The Supreme Court has ruled in favor of Google in a legal battle with Oracle, a decision that could free developers to build on each other’s products.

Tech firms sighed with relief Monday after the Supreme Court sided with Google in a copyright dispute with Oracle (Google LLC vs. Oracle America Inc., 18-956).
The high court said Google did nothing wrong in copying code to develop the Android operating system on most smartphones.
To create Android, which was released in 2007, Google wrote millions of new computer code lines. It also used about 11,500 lines of code copyrighted as part of Oracle’s Java platform. Oracle had sued, seeking billions.
However, Supreme Court sided 6-2 with Google, describing the copying as “fair use.”
It’s widely speculated that the outcome is what most tech companies — both large and small — had been rooting for. Both Microsoft and IBM were among the industry heavyweights that had filed briefs backing Google in the case.
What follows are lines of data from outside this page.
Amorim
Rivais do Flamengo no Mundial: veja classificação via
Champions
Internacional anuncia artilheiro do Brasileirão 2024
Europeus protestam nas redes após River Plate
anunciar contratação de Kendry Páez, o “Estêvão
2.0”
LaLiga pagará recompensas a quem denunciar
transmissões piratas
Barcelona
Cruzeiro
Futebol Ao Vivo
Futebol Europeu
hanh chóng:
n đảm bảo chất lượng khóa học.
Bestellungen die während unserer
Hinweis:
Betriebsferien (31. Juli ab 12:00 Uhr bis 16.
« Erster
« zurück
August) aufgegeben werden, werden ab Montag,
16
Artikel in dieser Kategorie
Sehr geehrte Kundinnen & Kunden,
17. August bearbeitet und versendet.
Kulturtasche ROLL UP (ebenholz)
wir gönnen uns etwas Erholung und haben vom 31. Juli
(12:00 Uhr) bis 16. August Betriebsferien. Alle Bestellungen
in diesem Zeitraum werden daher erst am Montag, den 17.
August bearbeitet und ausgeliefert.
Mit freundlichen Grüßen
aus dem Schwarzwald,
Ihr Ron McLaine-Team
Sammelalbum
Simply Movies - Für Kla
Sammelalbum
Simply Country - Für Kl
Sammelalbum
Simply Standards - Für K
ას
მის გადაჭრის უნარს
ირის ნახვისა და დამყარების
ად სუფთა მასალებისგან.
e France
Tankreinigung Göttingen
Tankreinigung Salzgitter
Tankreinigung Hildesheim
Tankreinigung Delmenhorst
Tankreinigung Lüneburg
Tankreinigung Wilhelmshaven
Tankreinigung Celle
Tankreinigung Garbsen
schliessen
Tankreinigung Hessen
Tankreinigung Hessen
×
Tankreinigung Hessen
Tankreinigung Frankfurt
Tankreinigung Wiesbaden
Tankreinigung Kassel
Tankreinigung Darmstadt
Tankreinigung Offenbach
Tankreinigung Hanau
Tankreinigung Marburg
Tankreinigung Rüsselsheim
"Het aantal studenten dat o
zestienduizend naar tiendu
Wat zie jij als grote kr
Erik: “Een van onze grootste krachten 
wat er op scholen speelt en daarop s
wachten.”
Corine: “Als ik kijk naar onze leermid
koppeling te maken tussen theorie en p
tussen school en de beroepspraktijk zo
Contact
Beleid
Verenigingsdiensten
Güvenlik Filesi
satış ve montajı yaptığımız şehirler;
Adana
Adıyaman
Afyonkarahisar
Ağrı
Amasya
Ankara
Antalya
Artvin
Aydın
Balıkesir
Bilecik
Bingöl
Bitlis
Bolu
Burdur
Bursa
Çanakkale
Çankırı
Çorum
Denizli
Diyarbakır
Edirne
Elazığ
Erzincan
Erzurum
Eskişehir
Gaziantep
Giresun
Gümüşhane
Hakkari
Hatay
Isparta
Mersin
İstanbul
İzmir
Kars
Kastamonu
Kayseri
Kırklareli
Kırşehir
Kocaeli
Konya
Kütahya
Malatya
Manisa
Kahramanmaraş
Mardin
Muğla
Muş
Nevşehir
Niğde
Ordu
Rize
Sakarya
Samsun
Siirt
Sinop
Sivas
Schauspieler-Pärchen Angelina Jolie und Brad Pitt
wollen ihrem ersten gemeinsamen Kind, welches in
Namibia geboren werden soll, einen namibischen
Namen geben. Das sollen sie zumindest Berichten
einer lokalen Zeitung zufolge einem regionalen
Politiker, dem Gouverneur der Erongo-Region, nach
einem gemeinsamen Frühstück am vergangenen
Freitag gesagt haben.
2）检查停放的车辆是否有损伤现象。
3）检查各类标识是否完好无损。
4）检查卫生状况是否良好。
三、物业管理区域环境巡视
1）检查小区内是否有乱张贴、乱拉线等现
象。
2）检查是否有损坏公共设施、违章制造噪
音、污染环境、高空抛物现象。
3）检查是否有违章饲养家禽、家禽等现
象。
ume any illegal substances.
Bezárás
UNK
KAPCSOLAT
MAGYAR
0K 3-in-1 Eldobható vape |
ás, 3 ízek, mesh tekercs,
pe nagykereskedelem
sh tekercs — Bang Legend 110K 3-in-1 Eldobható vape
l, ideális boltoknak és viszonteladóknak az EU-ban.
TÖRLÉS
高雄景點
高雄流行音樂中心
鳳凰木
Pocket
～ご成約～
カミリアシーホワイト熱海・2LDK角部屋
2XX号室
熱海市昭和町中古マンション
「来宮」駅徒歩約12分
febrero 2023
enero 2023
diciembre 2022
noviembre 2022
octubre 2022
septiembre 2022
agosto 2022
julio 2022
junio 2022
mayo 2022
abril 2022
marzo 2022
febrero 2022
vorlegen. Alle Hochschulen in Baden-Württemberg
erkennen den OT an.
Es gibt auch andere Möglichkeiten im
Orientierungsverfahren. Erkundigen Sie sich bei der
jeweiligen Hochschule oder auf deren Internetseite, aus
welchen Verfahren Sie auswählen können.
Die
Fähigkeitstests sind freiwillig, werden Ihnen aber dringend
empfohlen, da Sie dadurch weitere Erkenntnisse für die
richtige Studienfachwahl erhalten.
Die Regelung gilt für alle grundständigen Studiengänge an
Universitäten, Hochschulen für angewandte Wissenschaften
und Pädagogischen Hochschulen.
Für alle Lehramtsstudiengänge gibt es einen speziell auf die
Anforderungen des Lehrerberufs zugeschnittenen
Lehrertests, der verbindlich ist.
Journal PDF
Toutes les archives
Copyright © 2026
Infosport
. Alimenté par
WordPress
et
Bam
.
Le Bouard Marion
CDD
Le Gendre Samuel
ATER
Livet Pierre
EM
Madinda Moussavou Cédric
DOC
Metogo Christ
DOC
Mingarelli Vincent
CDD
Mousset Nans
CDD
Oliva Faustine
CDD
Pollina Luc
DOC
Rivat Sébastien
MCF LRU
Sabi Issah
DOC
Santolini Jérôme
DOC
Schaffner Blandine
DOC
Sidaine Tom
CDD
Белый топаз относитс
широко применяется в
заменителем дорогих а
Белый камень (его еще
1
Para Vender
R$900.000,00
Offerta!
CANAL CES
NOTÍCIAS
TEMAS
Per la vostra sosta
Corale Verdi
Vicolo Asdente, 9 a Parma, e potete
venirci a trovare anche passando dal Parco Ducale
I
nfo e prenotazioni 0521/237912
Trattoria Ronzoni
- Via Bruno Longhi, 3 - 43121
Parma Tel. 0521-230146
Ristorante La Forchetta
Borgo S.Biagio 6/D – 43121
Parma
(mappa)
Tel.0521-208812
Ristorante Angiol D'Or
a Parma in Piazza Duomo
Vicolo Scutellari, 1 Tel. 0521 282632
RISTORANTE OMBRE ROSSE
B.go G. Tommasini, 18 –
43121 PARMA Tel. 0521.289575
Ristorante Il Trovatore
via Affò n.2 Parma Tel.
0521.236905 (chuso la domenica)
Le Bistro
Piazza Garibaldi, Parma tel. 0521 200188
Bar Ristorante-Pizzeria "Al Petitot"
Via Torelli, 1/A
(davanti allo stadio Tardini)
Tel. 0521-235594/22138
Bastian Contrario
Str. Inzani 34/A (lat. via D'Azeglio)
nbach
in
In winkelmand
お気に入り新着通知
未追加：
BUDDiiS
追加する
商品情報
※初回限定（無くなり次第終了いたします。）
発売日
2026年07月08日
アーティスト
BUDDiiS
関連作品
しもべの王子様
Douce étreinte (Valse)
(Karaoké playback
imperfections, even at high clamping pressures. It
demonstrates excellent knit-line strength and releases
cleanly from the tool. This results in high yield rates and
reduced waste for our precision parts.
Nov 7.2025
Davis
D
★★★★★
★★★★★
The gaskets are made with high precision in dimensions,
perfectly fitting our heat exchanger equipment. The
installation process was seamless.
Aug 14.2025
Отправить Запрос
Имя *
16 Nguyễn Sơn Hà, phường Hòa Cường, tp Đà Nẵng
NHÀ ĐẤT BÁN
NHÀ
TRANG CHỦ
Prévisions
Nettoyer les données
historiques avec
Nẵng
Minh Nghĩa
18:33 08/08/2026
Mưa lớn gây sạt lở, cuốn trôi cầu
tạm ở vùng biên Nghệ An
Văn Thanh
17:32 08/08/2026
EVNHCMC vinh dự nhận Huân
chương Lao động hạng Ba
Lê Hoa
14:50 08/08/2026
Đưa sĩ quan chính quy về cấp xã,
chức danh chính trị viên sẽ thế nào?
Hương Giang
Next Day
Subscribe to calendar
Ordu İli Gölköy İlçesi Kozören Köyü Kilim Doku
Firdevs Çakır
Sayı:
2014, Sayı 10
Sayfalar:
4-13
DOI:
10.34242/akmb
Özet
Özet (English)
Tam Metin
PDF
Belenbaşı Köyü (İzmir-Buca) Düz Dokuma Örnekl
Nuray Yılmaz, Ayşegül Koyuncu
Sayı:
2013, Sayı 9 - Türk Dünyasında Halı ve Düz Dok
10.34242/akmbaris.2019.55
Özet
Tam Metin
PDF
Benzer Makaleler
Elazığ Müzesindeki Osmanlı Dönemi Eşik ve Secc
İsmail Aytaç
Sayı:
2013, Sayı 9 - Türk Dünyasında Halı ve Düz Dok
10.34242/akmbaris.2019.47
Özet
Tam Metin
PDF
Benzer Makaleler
Many tech companies warned that ruling against the search engine brand could have profound consequences, stifling innovation and upending software development.
Oracle had won backing from the movie and recording industries as well as publishers, which favor expansive copyright protections to protect their profits from books, articles, movies, TV shows, and music.
Justice Stephen Breyer wrote that Google “took only what was needed” and that “Google’s copying was transformative,” a word the court has used “to describe a copying use that adds something new and important.”
Google had said its actions were long-settled, standard practice in the industry, a practice that has been good for technical progress.
The company spokesman further said there is no copyright protection for the purely functional, noncreative computer code it used, something that couldn’t be written another way.
The case has been going on for a decade. Google won the first round when a judge rejected Oracle’s copyright claim, but that ruling was overturned on appeal.
A jury then sided with Google, but an appeals court again disagreed.
Breyer wrote that in reviewing the lower court’s decision, the justices assumed “for argument’s sake, that the material was copyrightable.”
Justice Breyer wrote: “But we hold that the copying here at issue nonetheless constituted fair use. Hence, Google’s copying did not violate the copyright law.”
Justice Clarence Thomas wrote in a dissent joined by Justice Samuel Alito that “Oracle’s code at issue here is copyrightable, and Google’s use of that copyrighted code was anything but fair.”
Google’s chief legal officer, Kent Walker, said, “Victory for consumers, interoperability, and computer science.
The decision gives legal certainty to the next generation of developers whose new products and services will benefit consumers.”
On the other hand, Oracle’s chief legal officer, Dorian Daley, condemned the outcome by saying: “The Google platform just got bigger and market power greater. The barriers to entry higher and the ability to compete lower. They stole Java and spent a decade litigating as only a monopolist can.”
Oracle’s dogged pursuit of a case had been widely derided by other technology companies as a gross misapplication of copyright law.
A consortium of other tech companies argued it threatened to make it more difficult for different computer programs to work together and could stifle innovation among startups that might not be able to pay royalties for a few strands of coding.
The founder of Privacy Lab at Yale Law School, Sean O’Brien, said both amateur and professional software developers will now “sleep a little easier without worrying that innovation and collaboration would be handcuffed by new restrictions.”
The Computer & Communications Industry Association, a major trade group, was among the technology voices celebrating the Supreme Court’s decision.